- _REQUEST 1_:
Arrange the lines of the records as a Markdown table with the columns Row and Line, starting at the line containing "This is a 0.2 m/px" and ending at the end of the records. Leave out the pictures and any blank lines.

- _SELECTED TEXT_:

It’s been accurately written that there is magical realism in The Fantastic Golem Affairs, but it’s not the sweet, mystical kind in, say Like Water for ChocolateThe Fantastic Golem Affairs is bawdy and in-your-face.

The playfully, irreverent tone strongly reminds me of Pedro Almodovar’s early work (Women on the Verge of a Nervous Breakdown, Tie Me Up! Tie Me Down!, High Heels and Kika) and his VERY early work (Pepi, Luci, Born and Other Girlds Like Mom). Indeed, one of the characters observes, “This is like a Spanish movie from the 90s“. The Fantastic Golem Affairs is not as riotous as early Almodovar, but it adds that magical realism and much more absurdism.

Javier Botet in THE FANTASTIC GOLEM AFFAIRS. Courtesy of Gluon Media.

The Fantastic Golem Affairs is highly imaginative work of Spanish writer-directors Juan Gonzalez and Nando Martinez, who call themselves Burnin’ Percebes. They hit us with the absurdity of the shattering ceramic man right at the beginning, juxtaposed with the peppy music underneath the opening credits. The music combines with an often static camera, long shots, and colorfully retro sets that are unabashedly cheap. This is a zany, raunchy movie with some mild body horror.

[Gratuitous digression: I’m always proud to point out when I actually get a joke in Spanish. The directors’ pseudonym is Burnin’ Percebes, and percebes is Spanish for gooseneck barnacle, a hideously ugly (Google it) and delicious shellfish from Northern Spain. They are dangerous to harvest from oceanside cliffs, and are accordingly expensive – about ten times the price of a regular tapa. Of course, The Movie Gourmet himself has enjoyed percebes in San Sebastian.]

The Fantastic Golem Affairs is opening in theaters, including LA’s Alamo Drafthouse.

HONEY DON’T: kinda funny, disposable

Photo caption: Margaret Qualley in HONEY DON’T. Courtesy of Focus Features.

In Ethan Coen’s dark comedy Honey Don’t, the potential clients of private eye Honey O’Donahue (Margaret Qualley) keep getting killed, and she suspects that the deaths are connected to a sexually predatory sham preacher (Chris Evans). She’s a whip-smart lipstick lesbian, and she sizzles with the local cop MG (Aubrey Plaza). Honey and the phony pastor have lots of robust sex, none of it with each other. We think we know who the big villain is going to be, but there’s a big surprise twist.

There’s a lot of sassy dialogue, and there are some LOL lines like “no, but I saw Palmdale” that could have become iconic if this were a better movie. It’s kinda funny, dotted with a few inspired moments, but, on the whole, a disposable movie.

Data items

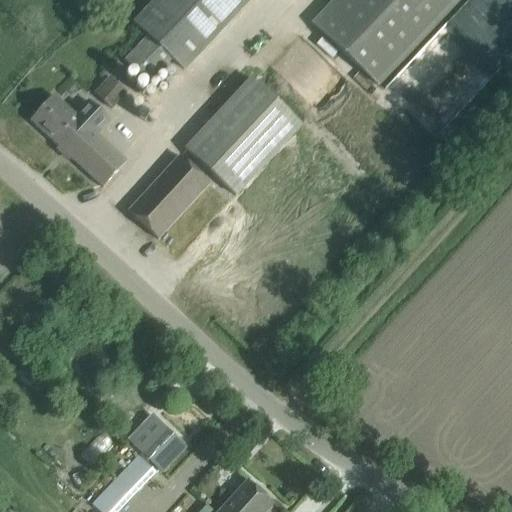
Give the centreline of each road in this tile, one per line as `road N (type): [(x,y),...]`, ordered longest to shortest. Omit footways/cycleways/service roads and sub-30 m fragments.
road 1 (unclassified): [(290,416),(0,187)]
road 2 (track): [(511,166),(290,416)]
road 3 (residential): [(436,511),(290,416)]
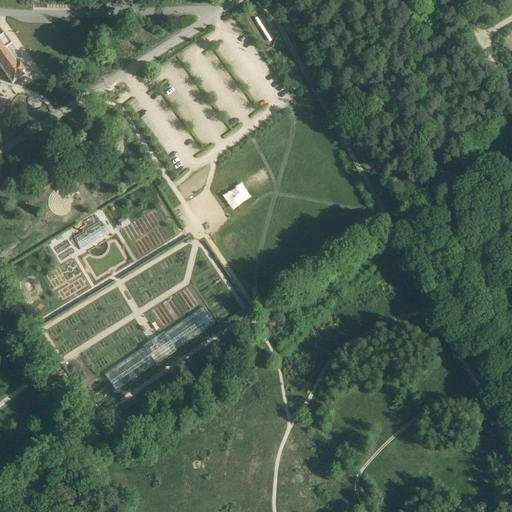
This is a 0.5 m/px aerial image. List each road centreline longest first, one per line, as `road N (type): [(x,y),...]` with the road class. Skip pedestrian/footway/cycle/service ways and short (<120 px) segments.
road 1 (track): [(386,220),(511,448)]
road 2 (track): [(256,0),(386,220)]
road 3 (unclassified): [(0,11),(185,12),(240,0)]
road 4 (track): [(75,434),(0,304)]
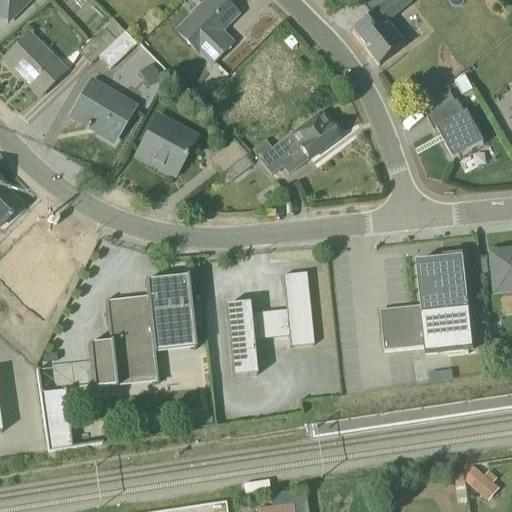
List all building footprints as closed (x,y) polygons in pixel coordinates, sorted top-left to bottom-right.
[(34,0),(0,0),(0,23),(6,29),(34,0)] [(232,46),(222,36),(239,19),(218,0),(209,0),(174,36),(193,55),(187,62),(200,75),(207,68),(209,70),(232,46)] [(368,18),(351,34),(380,68),(405,46),(386,24),(412,5),(408,0),(373,0),(361,11),(368,18)] [(98,61),(123,36),(110,24),(79,56),(91,68),(98,61)] [(31,35),(2,62),(39,101),(67,75),(31,35)] [(135,48),(123,36),(98,61),(110,73),(135,48)] [(136,107),(90,82),(68,121),(88,132),(90,127),(117,142),(136,107)] [(437,135),(452,163),(483,147),(461,104),(427,122),(435,137),(437,135)] [(196,138),(157,118),(135,160),(152,169),(154,165),(175,177),(196,138)] [(320,120),(291,140),(289,137),(269,151),(264,144),(253,152),(269,176),(279,169),(282,167),(289,177),(337,143),(320,120)] [(206,163),(223,187),(250,169),(233,145),(206,163)] [(0,230),(22,208),(0,186),(0,230)] [(511,256),(490,259),(494,301),(511,298),(511,256)] [(470,352),(461,263),(416,267),(420,310),(381,314),(384,352),(424,349),(424,357),(470,352)] [(349,311),(348,265),(332,265),(333,312),(349,311)] [(313,349),(305,279),(281,282),(285,314),(250,319),(248,305),(223,308),(231,379),(254,377),(251,345),(288,341),(290,352),(313,349)] [(193,354),(184,282),(143,287),(145,301),(104,306),(110,347),(85,350),(91,395),(156,387),(152,359),(193,354)] [(70,451),(63,395),(39,398),(45,449),(46,454),(70,451)] [(480,499),(499,494),(494,473),(475,477),(480,499)]
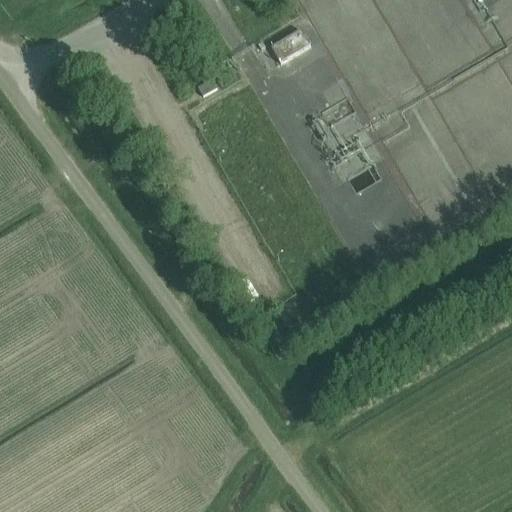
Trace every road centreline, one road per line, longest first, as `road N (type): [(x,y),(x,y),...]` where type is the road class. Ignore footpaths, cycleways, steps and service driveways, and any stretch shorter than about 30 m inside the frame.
road 1 (unclassified): [(322,511),(0,75)]
road 2 (track): [(280,455),(339,370),(511,268)]
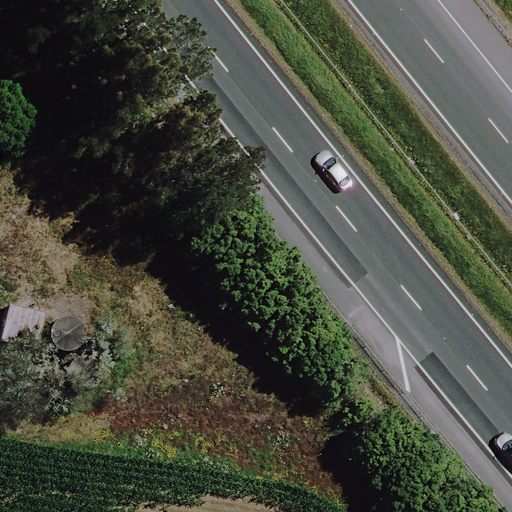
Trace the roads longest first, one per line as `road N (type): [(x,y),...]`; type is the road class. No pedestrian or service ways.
road 1 (motorway): [(511,421),(168,0)]
road 2 (motorway): [(389,0),(511,149)]
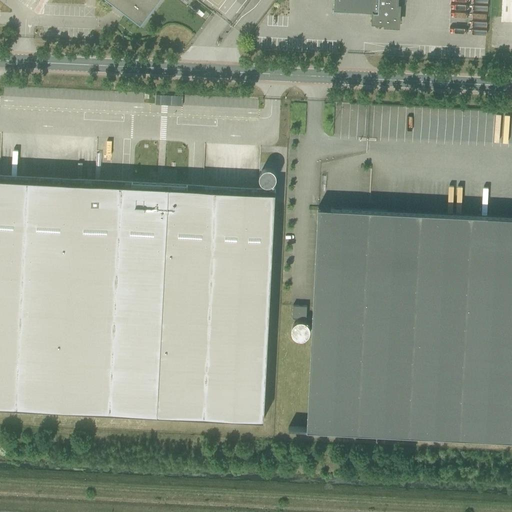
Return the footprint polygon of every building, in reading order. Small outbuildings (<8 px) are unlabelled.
[(158,0),(109,0),(141,24),(158,0)] [(333,0),(333,10),(373,12),(373,20),(375,22),(388,23),(391,25),(396,26),(399,23),(399,8),(397,5),(397,0),(333,0)] [(511,0),(501,0),(500,18),(511,18),(511,0)] [(273,183),(274,182),(275,182),(275,181),(276,180),(276,179),(276,178),(276,177),(276,176),(276,175),(276,174),(276,173),(276,172),(275,172),(275,171),(274,170),(273,170),(273,169),(272,169),(271,168),(270,168),(269,168),(268,168),(267,168),(266,168),(265,168),(264,169),(263,169),(263,170),(262,170),(261,171),(261,172),(260,172),(260,173),(260,174),(260,175),(259,176),(259,177),(260,178),(260,179),(260,180),(261,181),(261,182),(262,182),(263,183),(264,184),(265,184),(266,184),(267,185),(268,185),(269,185),(270,184),(271,184),(272,184),(273,183)] [(0,404),(264,418),(275,191),(263,190),(187,186),(187,183),(133,180),(133,184),(0,176),(0,404)] [(289,428),(511,439),(511,216),(318,207),(307,427),(289,427),(289,428)] [(293,305),(292,318),(306,318),(307,306),(293,305)]
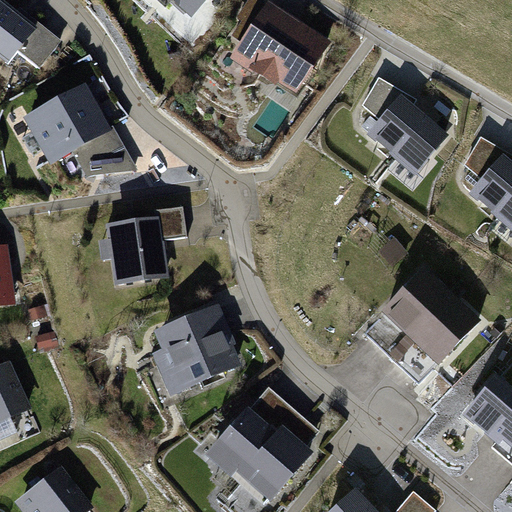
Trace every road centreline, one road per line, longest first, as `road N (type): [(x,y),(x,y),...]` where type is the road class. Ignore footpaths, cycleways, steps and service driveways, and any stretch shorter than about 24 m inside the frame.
road 1 (residential): [(62,0),(133,100),(226,181),(257,293),(309,372),(484,511)]
road 2 (residential): [(325,0),(511,112)]
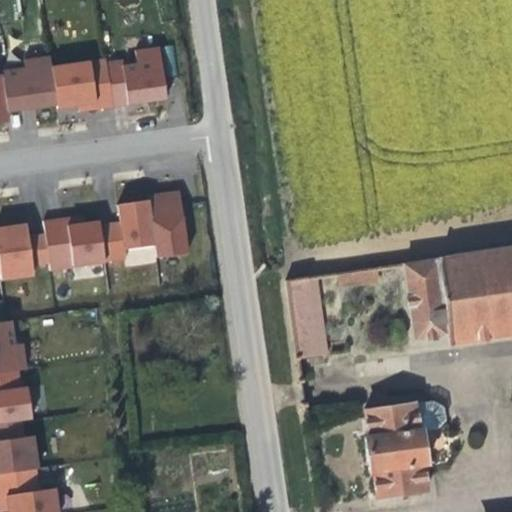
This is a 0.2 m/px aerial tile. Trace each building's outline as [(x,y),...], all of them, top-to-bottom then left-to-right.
[(125,58),(108,60),(114,105),(140,101),(168,98),(161,46),(136,48),(137,62),(125,63),(125,58)] [(108,60),(107,58),(53,66),(58,104),(58,106),(86,103),(96,102),(96,108),(114,105),(108,60)] [(53,66),(52,59),(29,61),(30,69),(3,73),(4,78),(8,110),(29,108),(58,104),(53,66)] [(0,121),(10,120),(8,110),(4,78),(0,78),(0,121)] [(163,192),(150,194),(150,198),(157,244),(159,256),(190,251),(181,189),(163,192)] [(157,244),(150,198),(119,202),(121,220),(101,222),(106,260),(106,261),(128,258),(127,248),(157,244)] [(70,223),(80,222),(79,214),(69,216),(70,223)] [(101,222),(101,219),(80,222),(70,223),(69,216),(45,219),(47,232),(51,262),(52,268),(106,260),(101,222)] [(14,224),(0,225),(0,256),(2,272),(3,279),(35,275),(34,264),(51,262),(47,232),(29,234),(28,222),(14,224)] [(511,247),(408,262),(418,339),(453,335),(453,344),(511,335),(511,247)] [(376,266),(356,270),(359,290),(378,289),(376,266)] [(314,275),(324,352),(335,351),(323,274),(314,275)] [(314,275),(290,278),(300,355),(324,352),(314,275)] [(19,318),(0,320),(0,371),(25,368),(32,367),(29,342),(20,342),(19,318)] [(0,422),(26,418),(36,417),(33,384),(26,385),(25,368),(0,371),(0,422)] [(437,400),(369,409),(371,435),(367,436),(370,456),(372,470),(377,469),(380,494),(431,488),(427,462),(430,461),(426,428),(441,426),(448,418),(445,405),(437,400)] [(28,435),(26,418),(0,422),(0,472),(5,472),(40,467),(42,467),(39,434),(28,435)] [(0,503),(1,511),(61,511),(59,487),(42,489),(40,467),(5,472),(7,494),(0,494),(0,503)]
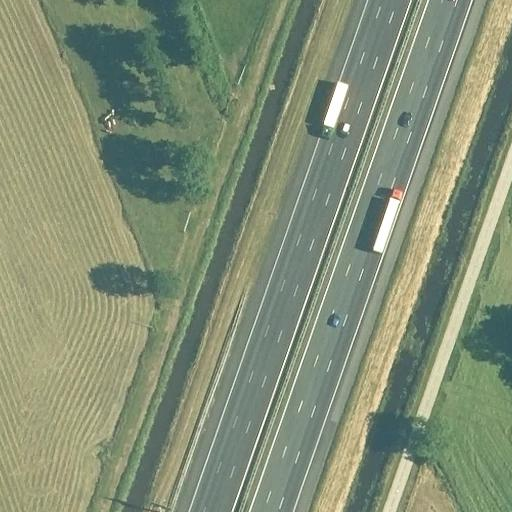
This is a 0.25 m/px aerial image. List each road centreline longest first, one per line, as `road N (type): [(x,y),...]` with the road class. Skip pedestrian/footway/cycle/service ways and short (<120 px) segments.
road 1 (motorway): [(272,511),(452,0)]
road 2 (motorway): [(392,0),(212,511)]
road 3 (track): [(100,511),(279,0)]
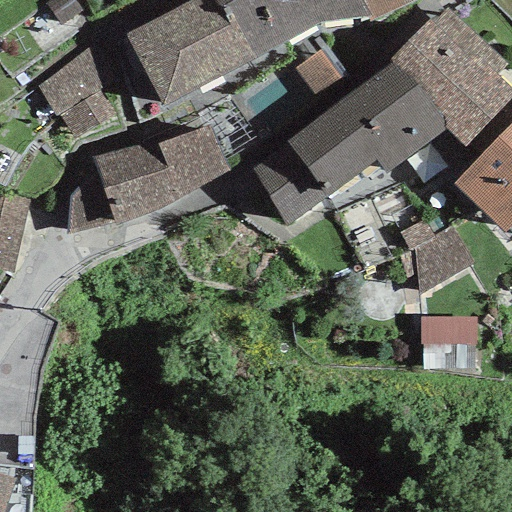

- _REQUEST 2_:
Reproduce the part of the movie reviews starting at "Photo caption: Margaret" and ending at "a disposable movie.", word for word.

- _WRITTEN SOLUTION 1_:
| Row | Line |
|---|---|
| 1 | This is a 0.2 m/px aerial tile. Trace each building's outline as [(x,y),...], all of them, top-to-bottom then left-to-right. |
| 2 | [(125,58),(108,60),(114,105),(140,101),(168,98),(161,46),(136,48),(137,62),(125,63),(125,58)] [(108,60),(107,58),(53,66),(58,104),(58,106),(86,103),(96,102),(96,108),(114,105),(108,60)] [(53,66),(52,59),(29,61),(30,69),(3,73),(4,78),(8,110),(29,108),(58,104),(53,66)] [(0,121),(10,120),(8,110),(4,78),(0,78),(0,121)] [(163,192),(150,194),(150,198),(157,244),(159,256),(190,251),(181,189),(163,192)] [(157,244),(150,198),(119,202),(121,220),(101,222),(106,260),(106,261),(128,258),(127,248),(157,244)] [(70,223),(80,222),(79,214),(69,216),(70,223)] [(101,222),(101,219),(80,222),(70,223),(69,216),(45,219),(47,232),(51,262),(52,268),(106,260),(101,222)] [(14,224),(0,225),(0,256),(2,272),(3,279),(35,275),(34,264),(51,262),(47,232),(29,234),(28,222),(14,224)] [(511,247),(408,262),(418,339),(453,335),(453,344),(511,335),(511,247)] [(376,266),(356,270),(359,290),(378,289),(376,266)] [(314,275),(324,352),(335,351),(323,274),(314,275)] [(314,275),(290,278),(300,355),(324,352),(314,275)] [(19,318),(0,320),(0,371),(25,368),(32,367),(29,342),(20,342),(19,318)] [(0,422),(26,418),(36,417),(33,384),(26,385),(25,368),(0,371),(0,422)] [(437,400),(369,409),(371,435),(367,436),(370,456),(372,470),(377,469),(380,494),(431,488),(427,462),(430,461),(426,428),(441,426),(448,418),(445,405),(437,400)] [(28,435),(26,418),(0,422),(0,472),(5,472),(40,467),(42,467),(39,434),(28,435)] [(0,503),(1,511),(61,511),(59,487),(42,489),(40,467),(5,472),(7,494),(0,494),(0,503)] |
| 3 | This is a 0.25 m/px aerial image. List each road centreline longest first, one per line, as `road N (type): [(x,y),...]` with the road class. Skip pedestrian/footway/cycle/service ways and short (<120 px) segments. |
| 4 | road 1 (motorway): [(272,511),(452,0)] |
| 5 | road 2 (motorway): [(392,0),(212,511)] |
| 6 | road 3 (track): [(100,511),(279,0)] |

- _WRITTEN SOLUTION 2_:
Photo caption: Margaret Qualley in HONEY DON’T. Courtesy of Focus Features.

In Ethan Coen’s dark comedy Honey Don’t, the potential clients of private eye Honey O’Donahue (Margaret Qualley) keep getting killed, and she suspects that the deaths are connected to a sexually predatory sham preacher (Chris Evans). She’s a whip-smart lipstick lesbian, and she sizzles with the local cop MG (Aubrey Plaza). Honey and the phony pastor have lots of robust sex, none of it with each other. We think we know who the big villain is going to be, but there’s a big surprise twist.

There’s a lot of sassy dialogue, and there are some LOL lines like “no, but I saw Palmdale” that could have become iconic if this were a better movie. It’s kinda funny, dotted with a few inspired moments, but, on the whole, a disposable movie.